(begin)
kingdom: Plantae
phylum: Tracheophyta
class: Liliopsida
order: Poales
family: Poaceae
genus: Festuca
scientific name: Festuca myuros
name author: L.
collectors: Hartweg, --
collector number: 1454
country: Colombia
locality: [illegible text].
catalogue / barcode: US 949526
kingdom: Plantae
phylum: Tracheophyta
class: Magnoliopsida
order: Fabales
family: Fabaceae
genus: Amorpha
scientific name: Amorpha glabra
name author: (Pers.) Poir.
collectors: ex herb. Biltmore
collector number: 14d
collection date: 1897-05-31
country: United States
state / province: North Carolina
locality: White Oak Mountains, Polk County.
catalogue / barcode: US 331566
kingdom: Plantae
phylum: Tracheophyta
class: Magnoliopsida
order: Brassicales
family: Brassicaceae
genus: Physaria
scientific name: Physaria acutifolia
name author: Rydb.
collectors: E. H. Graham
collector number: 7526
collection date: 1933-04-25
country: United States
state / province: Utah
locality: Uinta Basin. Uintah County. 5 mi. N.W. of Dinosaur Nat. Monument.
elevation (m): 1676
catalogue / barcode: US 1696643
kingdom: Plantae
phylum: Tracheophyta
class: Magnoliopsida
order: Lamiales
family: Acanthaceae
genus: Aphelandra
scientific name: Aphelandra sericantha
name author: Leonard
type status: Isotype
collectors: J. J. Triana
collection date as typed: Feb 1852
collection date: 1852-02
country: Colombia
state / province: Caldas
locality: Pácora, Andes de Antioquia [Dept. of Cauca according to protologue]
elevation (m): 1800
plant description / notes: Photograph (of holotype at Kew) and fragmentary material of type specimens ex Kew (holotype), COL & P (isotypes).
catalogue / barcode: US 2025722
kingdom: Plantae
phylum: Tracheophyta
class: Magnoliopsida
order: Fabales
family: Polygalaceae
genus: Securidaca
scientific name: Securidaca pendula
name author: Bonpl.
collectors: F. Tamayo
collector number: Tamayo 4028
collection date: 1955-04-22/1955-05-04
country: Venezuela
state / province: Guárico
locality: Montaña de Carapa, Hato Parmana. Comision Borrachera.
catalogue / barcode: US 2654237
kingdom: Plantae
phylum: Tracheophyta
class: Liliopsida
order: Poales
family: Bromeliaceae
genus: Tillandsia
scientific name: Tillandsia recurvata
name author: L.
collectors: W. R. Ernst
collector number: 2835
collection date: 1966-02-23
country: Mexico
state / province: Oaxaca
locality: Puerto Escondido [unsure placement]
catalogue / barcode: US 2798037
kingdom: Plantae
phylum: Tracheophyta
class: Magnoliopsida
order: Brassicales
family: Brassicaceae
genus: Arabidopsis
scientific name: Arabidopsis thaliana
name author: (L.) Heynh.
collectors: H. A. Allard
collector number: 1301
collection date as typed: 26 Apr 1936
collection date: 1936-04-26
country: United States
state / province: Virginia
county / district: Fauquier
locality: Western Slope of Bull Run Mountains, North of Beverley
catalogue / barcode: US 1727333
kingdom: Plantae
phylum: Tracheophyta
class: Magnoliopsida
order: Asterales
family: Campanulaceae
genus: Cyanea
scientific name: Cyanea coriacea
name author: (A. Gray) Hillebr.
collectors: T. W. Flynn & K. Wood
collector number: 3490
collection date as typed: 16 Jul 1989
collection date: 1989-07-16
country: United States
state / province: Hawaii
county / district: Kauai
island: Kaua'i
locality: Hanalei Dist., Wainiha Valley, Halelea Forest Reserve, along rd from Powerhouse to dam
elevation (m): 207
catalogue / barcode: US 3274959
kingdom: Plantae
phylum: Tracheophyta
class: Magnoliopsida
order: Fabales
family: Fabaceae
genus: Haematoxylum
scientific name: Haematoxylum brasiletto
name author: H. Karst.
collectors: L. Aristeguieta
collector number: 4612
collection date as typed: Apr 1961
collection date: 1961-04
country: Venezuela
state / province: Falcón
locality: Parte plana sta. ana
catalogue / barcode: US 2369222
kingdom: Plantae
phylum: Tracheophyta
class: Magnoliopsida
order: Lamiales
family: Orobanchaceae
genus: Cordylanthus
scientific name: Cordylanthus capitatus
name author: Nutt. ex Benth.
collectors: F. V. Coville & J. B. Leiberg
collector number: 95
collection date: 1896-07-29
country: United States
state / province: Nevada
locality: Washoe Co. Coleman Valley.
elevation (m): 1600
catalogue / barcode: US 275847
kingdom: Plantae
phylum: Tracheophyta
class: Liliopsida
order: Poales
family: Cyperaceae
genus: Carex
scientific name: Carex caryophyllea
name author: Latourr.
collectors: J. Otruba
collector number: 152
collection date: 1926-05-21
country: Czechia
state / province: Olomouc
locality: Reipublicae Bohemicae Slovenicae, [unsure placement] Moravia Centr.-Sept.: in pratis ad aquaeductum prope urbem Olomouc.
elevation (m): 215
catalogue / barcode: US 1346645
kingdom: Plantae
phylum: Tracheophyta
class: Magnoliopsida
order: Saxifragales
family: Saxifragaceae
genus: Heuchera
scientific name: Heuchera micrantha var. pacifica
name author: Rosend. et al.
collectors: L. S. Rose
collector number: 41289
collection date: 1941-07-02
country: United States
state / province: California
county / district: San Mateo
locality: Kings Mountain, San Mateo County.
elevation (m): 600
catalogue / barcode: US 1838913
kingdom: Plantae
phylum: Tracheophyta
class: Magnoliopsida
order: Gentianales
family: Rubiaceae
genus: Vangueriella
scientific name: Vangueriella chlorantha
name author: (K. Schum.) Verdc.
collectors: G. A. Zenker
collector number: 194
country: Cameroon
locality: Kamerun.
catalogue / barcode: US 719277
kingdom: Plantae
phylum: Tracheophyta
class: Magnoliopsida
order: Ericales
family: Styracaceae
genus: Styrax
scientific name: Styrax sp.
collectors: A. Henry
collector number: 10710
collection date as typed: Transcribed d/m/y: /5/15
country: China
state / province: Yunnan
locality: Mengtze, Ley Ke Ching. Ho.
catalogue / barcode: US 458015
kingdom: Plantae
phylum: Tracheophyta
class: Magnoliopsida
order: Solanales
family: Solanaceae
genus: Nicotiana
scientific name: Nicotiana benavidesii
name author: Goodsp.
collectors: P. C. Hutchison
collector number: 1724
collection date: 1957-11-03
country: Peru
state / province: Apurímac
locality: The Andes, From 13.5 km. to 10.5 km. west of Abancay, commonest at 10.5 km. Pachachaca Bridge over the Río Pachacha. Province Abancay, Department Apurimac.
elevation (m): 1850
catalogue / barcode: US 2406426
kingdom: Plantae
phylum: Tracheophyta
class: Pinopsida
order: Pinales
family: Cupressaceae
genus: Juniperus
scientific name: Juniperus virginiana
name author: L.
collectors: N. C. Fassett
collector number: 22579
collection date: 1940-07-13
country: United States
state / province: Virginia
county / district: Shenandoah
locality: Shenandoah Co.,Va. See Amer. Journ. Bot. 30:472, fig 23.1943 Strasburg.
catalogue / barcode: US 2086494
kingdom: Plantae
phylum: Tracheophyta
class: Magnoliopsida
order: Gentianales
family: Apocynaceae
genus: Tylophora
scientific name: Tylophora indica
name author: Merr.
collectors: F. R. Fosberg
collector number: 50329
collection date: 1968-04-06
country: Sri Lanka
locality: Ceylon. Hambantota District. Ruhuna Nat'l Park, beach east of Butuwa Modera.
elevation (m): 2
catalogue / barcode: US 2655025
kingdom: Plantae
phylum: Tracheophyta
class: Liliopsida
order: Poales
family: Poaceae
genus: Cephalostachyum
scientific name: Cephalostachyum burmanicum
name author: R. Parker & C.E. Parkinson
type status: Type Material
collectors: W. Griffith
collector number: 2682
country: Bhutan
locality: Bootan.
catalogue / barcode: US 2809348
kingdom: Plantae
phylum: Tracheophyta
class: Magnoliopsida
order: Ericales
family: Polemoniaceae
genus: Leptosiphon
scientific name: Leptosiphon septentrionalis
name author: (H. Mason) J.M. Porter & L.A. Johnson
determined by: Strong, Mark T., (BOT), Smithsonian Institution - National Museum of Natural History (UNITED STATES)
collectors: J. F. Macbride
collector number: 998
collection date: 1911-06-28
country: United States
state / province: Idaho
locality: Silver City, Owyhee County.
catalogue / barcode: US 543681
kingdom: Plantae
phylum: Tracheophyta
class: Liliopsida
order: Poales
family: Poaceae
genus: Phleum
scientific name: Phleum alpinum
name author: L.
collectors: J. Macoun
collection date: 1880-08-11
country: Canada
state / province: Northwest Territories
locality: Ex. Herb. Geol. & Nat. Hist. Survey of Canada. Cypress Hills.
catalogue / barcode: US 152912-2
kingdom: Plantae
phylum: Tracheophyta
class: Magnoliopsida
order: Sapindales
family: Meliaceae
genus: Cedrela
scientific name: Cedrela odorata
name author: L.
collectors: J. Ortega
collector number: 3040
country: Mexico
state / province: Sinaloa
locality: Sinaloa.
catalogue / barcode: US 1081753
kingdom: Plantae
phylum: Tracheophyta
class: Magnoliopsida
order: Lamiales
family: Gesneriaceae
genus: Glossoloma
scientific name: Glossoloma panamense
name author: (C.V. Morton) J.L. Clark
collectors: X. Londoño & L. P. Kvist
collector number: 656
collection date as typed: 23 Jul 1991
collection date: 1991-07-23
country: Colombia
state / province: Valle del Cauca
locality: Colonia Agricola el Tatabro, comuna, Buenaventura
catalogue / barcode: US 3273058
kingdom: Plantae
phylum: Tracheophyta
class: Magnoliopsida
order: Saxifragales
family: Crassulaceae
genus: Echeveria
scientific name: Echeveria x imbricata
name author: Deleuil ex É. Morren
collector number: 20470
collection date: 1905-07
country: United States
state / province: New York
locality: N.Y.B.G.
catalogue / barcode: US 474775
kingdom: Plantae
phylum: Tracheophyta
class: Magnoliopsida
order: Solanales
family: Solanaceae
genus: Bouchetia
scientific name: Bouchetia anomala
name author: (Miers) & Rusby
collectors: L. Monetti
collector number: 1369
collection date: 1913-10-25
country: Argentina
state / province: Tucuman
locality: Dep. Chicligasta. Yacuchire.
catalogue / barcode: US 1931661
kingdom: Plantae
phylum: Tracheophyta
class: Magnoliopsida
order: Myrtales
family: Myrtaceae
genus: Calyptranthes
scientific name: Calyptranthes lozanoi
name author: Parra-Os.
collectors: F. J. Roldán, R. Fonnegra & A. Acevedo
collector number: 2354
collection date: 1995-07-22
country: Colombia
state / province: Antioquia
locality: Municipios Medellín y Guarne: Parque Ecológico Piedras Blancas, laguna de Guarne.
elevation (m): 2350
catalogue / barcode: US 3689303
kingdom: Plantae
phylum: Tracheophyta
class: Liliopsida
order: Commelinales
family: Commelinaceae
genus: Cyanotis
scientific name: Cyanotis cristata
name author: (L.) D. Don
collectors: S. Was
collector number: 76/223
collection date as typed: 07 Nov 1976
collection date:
(end)
*To do*
Return, unchanged, the part of the entries that opens with the line containing "collectors: S. Was" and runs through the end of the entries.

*Answer to the exercise*
collectors: S. Was
collector number: 76/223
collection date as typed: 07 Nov 1976
collection date:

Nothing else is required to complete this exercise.